[REQUIRED WORK] Starting at the line containing "Please could you tell me the rotational" and ending at the last line of the rows below, render the lines as a JSON list of strings, one string per line, leaving out blank lines.

[DATA SUPPLIED]
::::
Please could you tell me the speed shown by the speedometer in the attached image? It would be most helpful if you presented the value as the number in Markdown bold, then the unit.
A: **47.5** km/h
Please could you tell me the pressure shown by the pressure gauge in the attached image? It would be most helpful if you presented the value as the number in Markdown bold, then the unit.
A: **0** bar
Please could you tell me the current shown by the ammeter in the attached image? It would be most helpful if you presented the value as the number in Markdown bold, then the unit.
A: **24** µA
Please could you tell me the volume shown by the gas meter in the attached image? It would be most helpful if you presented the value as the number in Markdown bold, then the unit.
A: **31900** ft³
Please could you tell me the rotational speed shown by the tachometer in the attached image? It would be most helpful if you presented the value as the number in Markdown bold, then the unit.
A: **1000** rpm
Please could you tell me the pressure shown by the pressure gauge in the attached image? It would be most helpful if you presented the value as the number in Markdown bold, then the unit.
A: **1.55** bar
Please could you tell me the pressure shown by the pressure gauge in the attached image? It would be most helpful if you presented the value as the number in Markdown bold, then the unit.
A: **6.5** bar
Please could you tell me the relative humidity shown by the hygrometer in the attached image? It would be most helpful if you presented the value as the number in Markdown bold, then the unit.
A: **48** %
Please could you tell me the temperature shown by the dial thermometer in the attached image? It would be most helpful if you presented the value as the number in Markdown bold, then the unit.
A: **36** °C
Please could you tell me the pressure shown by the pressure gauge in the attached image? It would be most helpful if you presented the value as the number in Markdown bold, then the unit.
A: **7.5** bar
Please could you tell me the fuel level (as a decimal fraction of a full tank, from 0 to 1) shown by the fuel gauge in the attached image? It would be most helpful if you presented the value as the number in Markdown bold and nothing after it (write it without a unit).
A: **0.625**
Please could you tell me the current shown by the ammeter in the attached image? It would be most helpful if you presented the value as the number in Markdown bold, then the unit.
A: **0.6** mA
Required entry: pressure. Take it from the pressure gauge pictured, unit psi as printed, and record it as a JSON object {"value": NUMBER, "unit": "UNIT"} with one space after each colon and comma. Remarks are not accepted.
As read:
::::
[WRITTEN ANSWER]
[
  "Please could you tell me the rotational speed shown by the tachometer in the attached image? It would be most helpful if you presented the value as the number in Markdown bold, then the unit.",
  "A: **1000** rpm",
  "Please could you tell me the pressure shown by the pressure gauge in the attached image? It would be most helpful if you presented the value as the number in Markdown bold, then the unit.",
  "A: **1.55** bar",
  "Please could you tell me the pressure shown by the pressure gauge in the attached image? It would be most helpful if you presented the value as the number in Markdown bold, then the unit.",
  "A: **6.5** bar",
  "Please could you tell me the relative humidity shown by the hygrometer in the attached image? It would be most helpful if you presented the value as the number in Markdown bold, then the unit.",
  "A: **48** %",
  "Please could you tell me the temperature shown by the dial thermometer in the attached image? It would be most helpful if you presented the value as the number in Markdown bold, then the unit.",
  "A: **36** °C",
  "Please could you tell me the pressure shown by the pressure gauge in the attached image? It would be most helpful if you presented the value as the number in Markdown bold, then the unit.",
  "A: **7.5** bar",
  "Please could you tell me the fuel level (as a decimal fraction of a full tank, from 0 to 1) shown by the fuel gauge in the attached image? It would be most helpful if you presented the value as the number in Markdown bold and nothing after it (write it without a unit).",
  "A: **0.625**",
  "Please could you tell me the current shown by the ammeter in the attached image? It would be most helpful if you presented the value as the number in Markdown bold, then the unit.",
  "A: **0.6** mA",
  "Required entry: pressure. Take it from the pressure gauge pictured, unit psi as printed, and record it as a JSON object {\"value\": NUMBER, \"unit\": \"UNIT\"} with one space after each colon and comma. Remarks are not accepted.",
  "As read:"
]